TABLE. 1 Comparison results with state-of-the-art methods.

C. Qualitative Results

Fig. 5 provides a visual comparison of our HDRMamba method against other approaches. In the top row, where the input frame has low exposure, our method demonstrates a remarkable ability to recover genuine information in occluded areas. This stands in stark contrast to the other two methods, which exhibit severe ghosting artifacts. For instance, LAN-HDR produces noticeable green ghosting effects, while Chen21's approach results in reddish artifacts. Our HDRMamba, however, manages to reconstruct these areas with greater accuracy and fewer distortions. The bottom row showcases our method's effectiveness in handling high-exposure input frames. Here, HDRMamba excels in recovering fine details in bright areas of the scene, particularly evident in the texture of overexposed building facades. In comparison, LAN-HDR struggles with these high-exposure regions, resulting in overexposed areas with lost details. Overall, our method produces results that are more accurate and closer to the ground truth.
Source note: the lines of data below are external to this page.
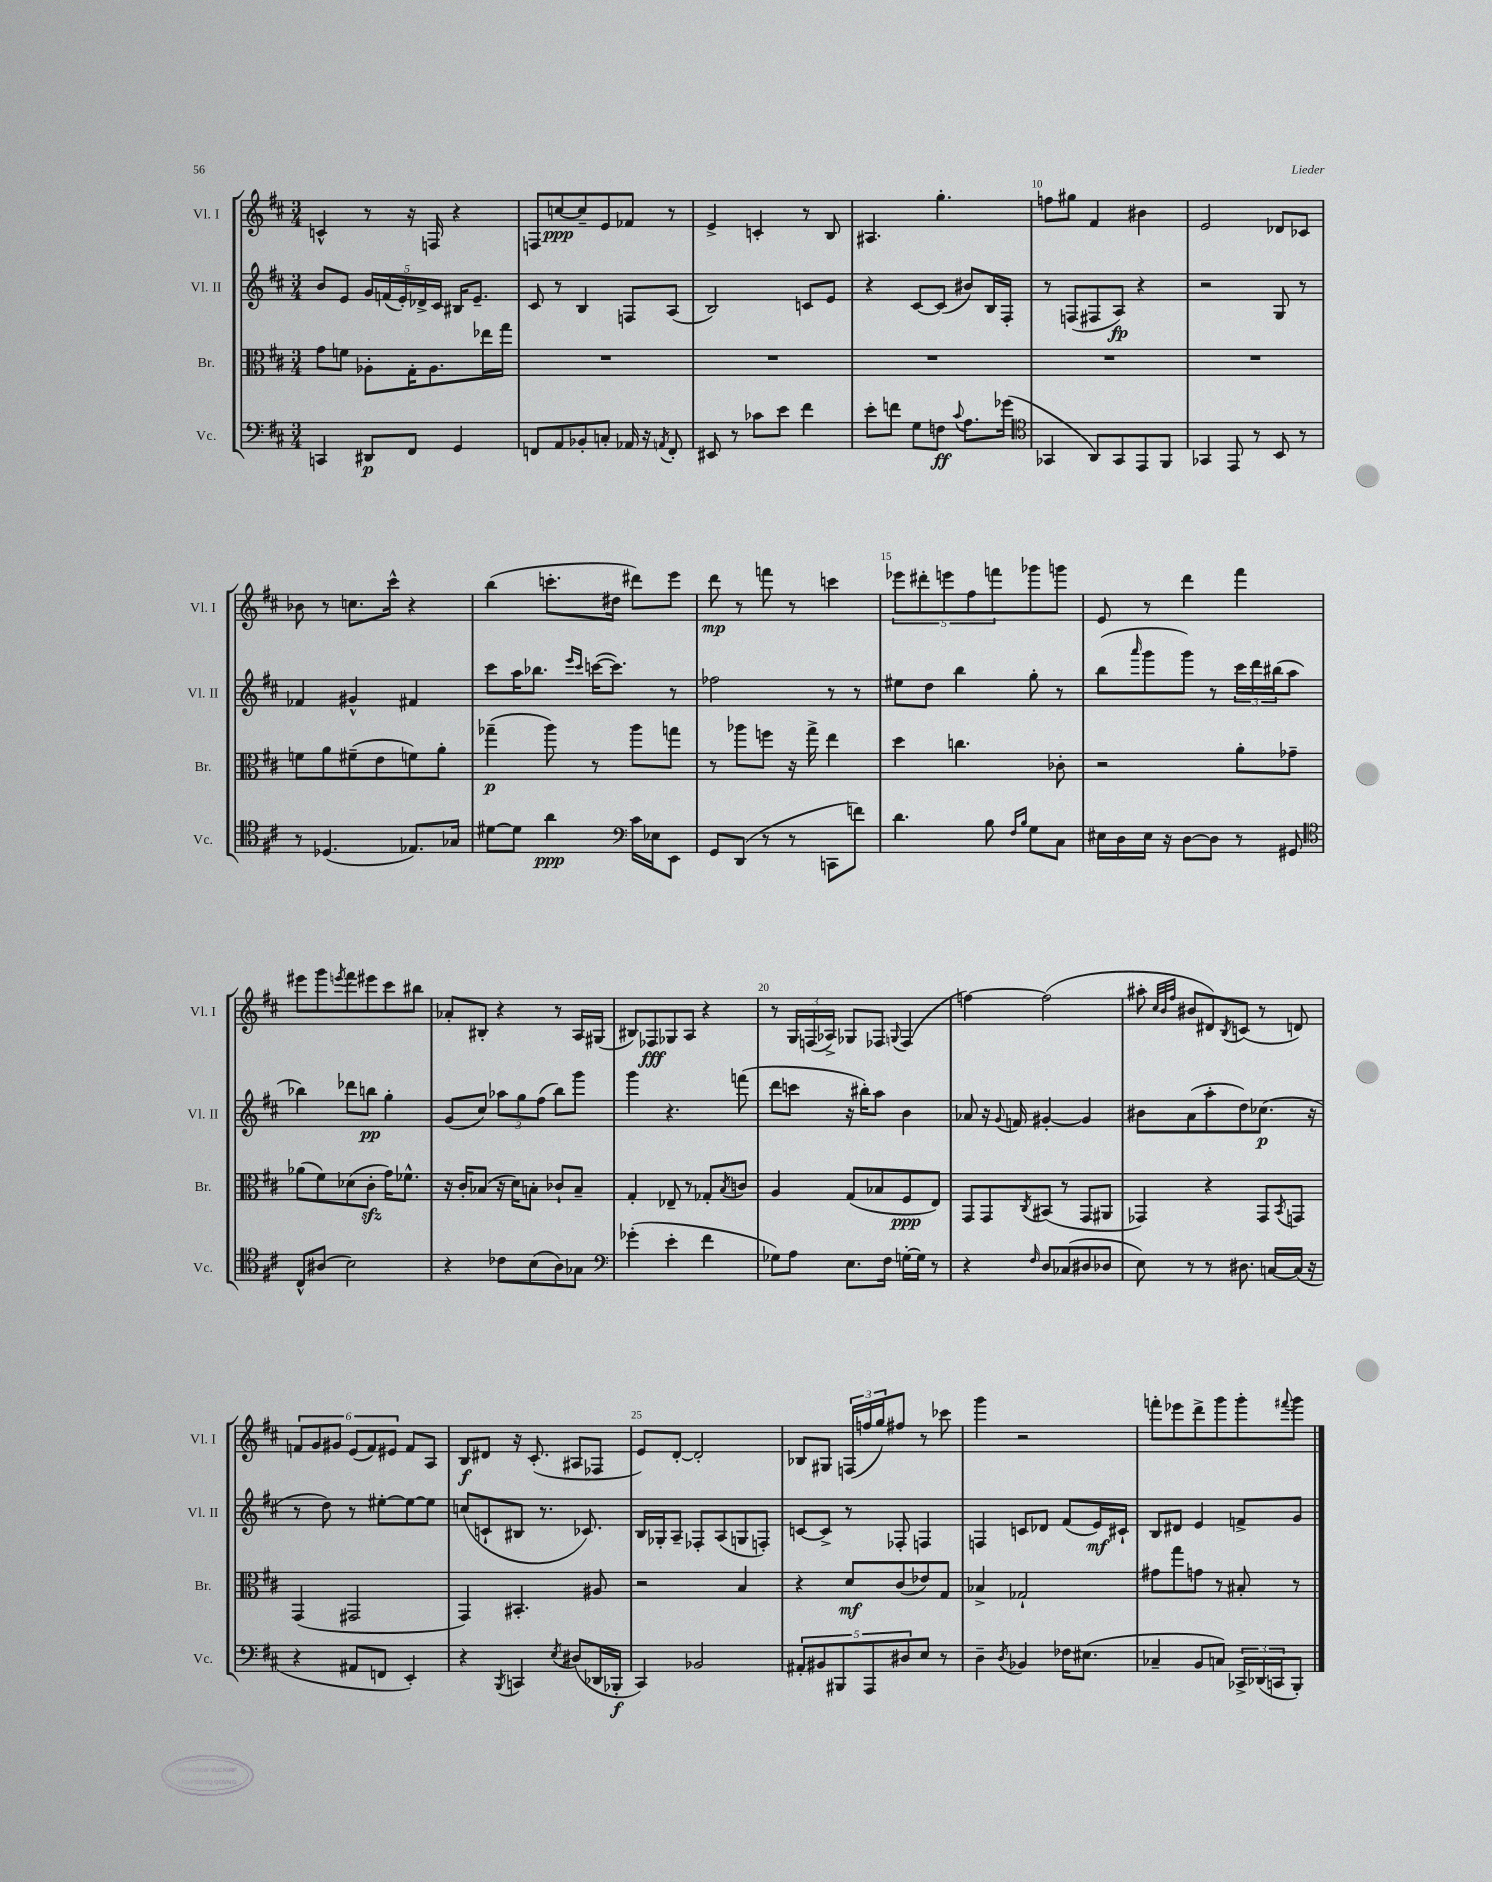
<<
\new StaffGroup <<
\new Staff = "s0" \with { instrumentName = "Vl. I" shortInstrumentName = "Vl. I" } {
    \clef treble \key d \major \numericTimeSignature \time 3/4
    c'4-^ r8 r16 f16 r4 |
    f8 c''8~\ppp c''8-- e'8 fes'8 r8 |
    e'4-> c'4-. r8 b8 |
    ais4. g''4.-. |
    f''8 gis''8 fis'4 bis'4 |
    e'2 des'8 ces'8 |
    bes'8 r8 c''8. cis'''16-^ r4 |
    b''4( c'''8.-. dis''16 dis'''8) e'''8 |
    d'''8\mp r8 f'''8 r8 c'''4 |
    \tuplet 5/4 { ees'''8 dis'''8-. e'''8 fis''8 f'''8 } ges'''8 g'''8 |
    e'8 r8 d'''4 fis'''4 |
    eis'''8 g'''8 \acciaccatura { e'''8 } fis'''8 eis'''8 cis'''8 bis''8 |
    aes'8-. bis8-. r4 r8 a16 gis16( |
    bis8) fes8\fff ges8 a8 r4 |
    r8 \tuplet 3/2 { g16 f16( aes16->) } ges8 fes8 \appoggiatura { g8 } fes4( |
    f''4~) f''2( |
    ais''8-. \grace { cis''32 b'32 fis''32 } bis'8 dis'8) \acciaccatura { b8 } c'8( r8 d'8) |
    \tuplet 6/4 { f'8 g'8 gis'8 e'8( f'8) eis'8 } f'8 a8 |
    b8\f dis'8 r16 cis'8.-.( ais8 fes8 |
    e'8) d'8~-. d'2-. |
    bes8 gis8 \tuplet 3/2 { f16( f''16 g''16) } fis''8 r8 ces'''8 |
    g'''4 r2 |
    f'''8-. ees'''8 d'''8-> g'''8 g'''8-. \appoggiatura { fis'''8 } g'''8 \bar "|." |
}
\new Staff = "s1" \with { instrumentName = "Vl. II" shortInstrumentName = "Vl. II" } {
    \clef treble \key d \major \numericTimeSignature \time 3/4
    b'8 e'8 \tuplet 5/4 { g'16 f'16( e'16-.) des'16-> cis'16 } bis16 e'8.-- |
    cis'8 r8 b4 f8 a8( |
    b2) c'8 e'8 |
    r4 cis'8~ cis'8( bis'8) b16 fis16-. |
    r8 f8( fis8 a8\fp) r4 |
    r2 g8 r8 |
    fes'4 gis'4-^ fis'4 |
    cis'''8 a''16 bes''8. \grace { e'''16 cis'''16 } c'''16~( c'''8.) r8 |
    fes''2 r8 r8 |
    eis''8 d''8 b''4 g''8-. r8 |
    b''8( \grace { a'''16 } g'''8 g'''8) r8 \tuplet 3/2 { cis'''16 d'''16 bis''16( } a''8 |
    bes''4) des'''8 b''8\pp g''4-. |
    g'8( cis''8) \tuplet 3/2 { aes''8 g''8 fis''8( } b''8) g'''8 |
    g'''4 r4. f'''8( |
    d'''8 c'''8 r16 bis''16-.) a''8 b'4 |
    aes'8 r16 \appoggiatura { g'8 } f'16 gis'4~-. gis'4 |
    bis'8 a'8( a''8-. d''8) ces''8.\p( r16 |
    r8 d''8) r8 eis''8~-. eis''8~ eis''8 |
    c''8( c'8-! bis8 r8. ces'8.) |
    b16 ges16-. a8-- fes8-. a8( g8 f8-.) |
    c'8~ c'8-> r8 fes8-. f4 |
    f4 c'8 des'8 fis'8( e'16\mf) cis'16-! |
    b8 dis'8 e'4 f'8-> g'8 \bar "|." |
}
\new Staff = "s2" \with { instrumentName = "Br." shortInstrumentName = "Br." } {
    \clef alto \key d \major \numericTimeSignature \time 3/4
    g'8 f'8 aes8-. g16-. aes8. ees''16 g''16 |
    R2. |
    R2. |
    R2. |
    R2. |
    R2. |
    f'8 a'8 fis'8--( e'8 f'8) a'8-. |
    ges''4--\p( a''8) r8 a''8 g''8 |
    r8 aes''8 f''8 r16 g''16-> e''4 |
    d''4 c''4. ces'8-. |
    r2 a'8-. ges'8-- |
    aes'8( fis'8) des'8( cis'8-.\sfz g'16) fes'8.-^ |
    r16 cis'16-. bes8( r16 d'16) b8-. ces'8-! b8-- |
    g4-. ees8-- r8 ges8-. \acciaccatura { b8 } c'8 |
    a4 g8( bes8 fis8\ppp e8) |
    g,8 g,8 \acciaccatura { cis8 } bis,8( r8 g,8 ais,8 |
    ges,4) r4 ges,8 \acciaccatura { b,8 } g,8 |
    g,4( gis,2 |
    g,4) bis,4.-. ais8 |
    r2 b4 |
    r4 d'8\mf cis'8( ees'8) g8 |
    bes4-> ges2-! |
    gis'8 g''8 g'8 r8 bis8-. r8 \bar "|." |
}
\new Staff = "s3" \with { instrumentName = "Vc." shortInstrumentName = "Vc." } {
    \clef bass \key d \major \numericTimeSignature \time 3/4
    c,4 dis,8\p fis,8 g,4 |
    f,8 a,8 bes,8-. c8-. aes,16 r16 \acciaccatura { a,8 } f,8-. |
    eis,8 r8 ces'8 e'8 fis'4 |
    e'8-. f'8 g8 f8\ff \appoggiatura { cis'8 } a8. ges'16( |
    \clef tenor ges,4 a,8) ges,8 e,8 fis,8 |
    ges,4 e,8 r8 b,8 r8 |
    r8 des4.( ees8.) ges16 |
    dis'8~ dis'8 a'4\ppp \clef bass cis'16 ees16 e,8 |
    g,8 d,8( r8 r8 c,8 f'8) |
    d'4. b8 \grace { fis16 b16 } g8 cis8 |
    eis16 d16 eis16 r16 d8~ d8 r8 gis,8 |
    \clef tenor cis8-^ ais8( b2) |
    r4 ces'8 b8( a8) ges8 |
    \clef bass ges'4-.( e'4-. fis'4 |
    ges8) a8 e8. fis16 g16~-. g16 r8 |
    r4 \grace { fis16 } d8 ces8( dis8 des8 |
    e8) r8 r8 dis8. c16~ c16( r16 |
    r4 ais,8 f,8 e,4-.) |
    r4 \acciaccatura { b,,8 } c,4 \acciaccatura { e8 } dis8( des,16 bes,,16-.\f |
    cis,4) bes,2 |
    \tuplet 5/4 { ais,8-. bis,8 bis,,8 a,,8 dis8 } e8 r8 |
    d4-- \acciaccatura { d8 } bes,4 fes16 eis8.( |
    ces4-- b,8 c8) \tuplet 3/2 { ces,16-> des,16( c,16 } b,,8-.) \bar "|." |
}
>>
>>
\layout { \context { \Score currentBarNumber = #6 \override BarNumber.break-visibility = ##(#f #t #t) barNumberVisibility = #(every-nth-bar-number-visible 5) } }
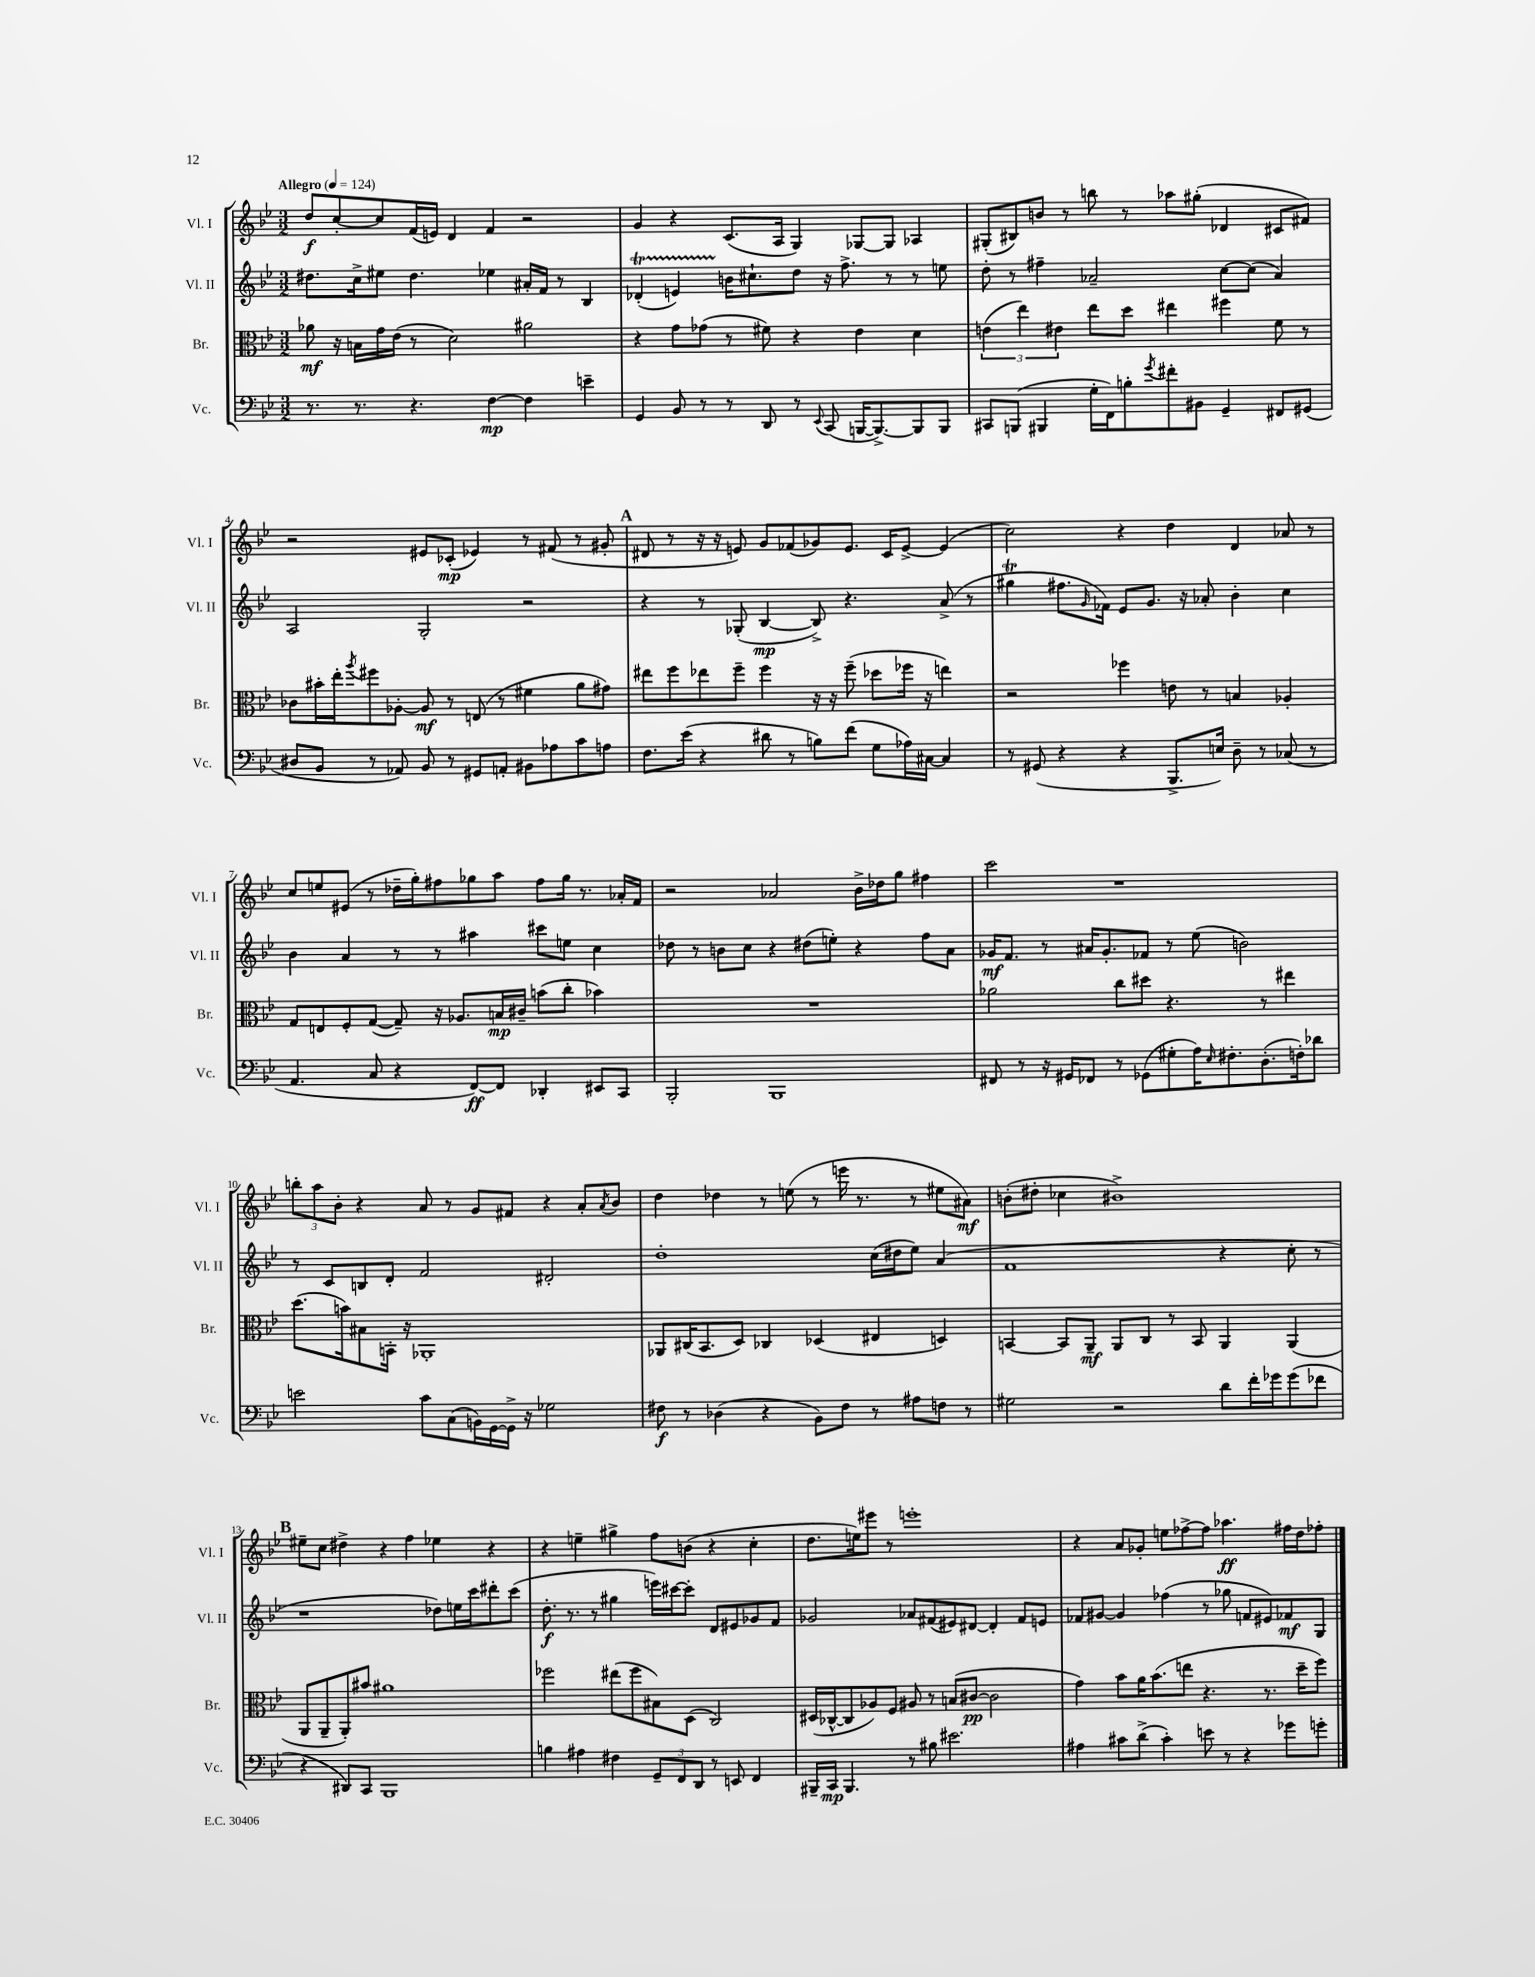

Fig. 5 Visual comparison of different methods on the testing data from Chen21.

D. Ablation Studies

To evaluate the effectiveness of each component in our HDRMamba network, we conducted a comprehensive ablation study. The model configuration is shown in Table 2. Table 3 and Table 4 presents the results of this analysis, comparing three model variations. Our baseline model, Model 1, incorporates both the intra-frame four-directional SSM and the cross-frame bidirectional SSM. Our final model, Model 2, further refines the architecture by incorporating prompt-tuning. This addition shows incremental improvements across most metrics. The enhanced performance in these areas suggests that prompt-tuning allows the model to better adapt to varying exposure conditions. This ablation study demonstrates that each component contributes to the overall performance of HDRMamba.

TABLE. 2 Model configuration of ablation studies.

TABLE. 3 Comparison of ablation study results in dynamic scenes in Chen21.

TABLE. 4 Comparison of ablation study results in static scenes in Chen21.

Conclusion

In this paper, we introduced HDRMamba, a novel HDR video reconstruction method that effectively balances reconstruction quality with computational efficiency. Our evaluations demonstrate that HDRMamba outperforms current state-of-the-art methods across various metrics. The architecture leverages a combination of intra-frame four-directional SSM and cross-frame bidirectional SSM to enhance spatial and temporal information processing, leading to superior handling of dynamic scenes and ghosting artifacts. Moreover, the incorporation of prompt-tuning enables HDRMamba to adapt flexibly to varying exposure conditions, further improving reconstruction quality. Overall, HDRMamba offers a robust and efficient approach that meets the demands of both quality and performance in real-world scenarios.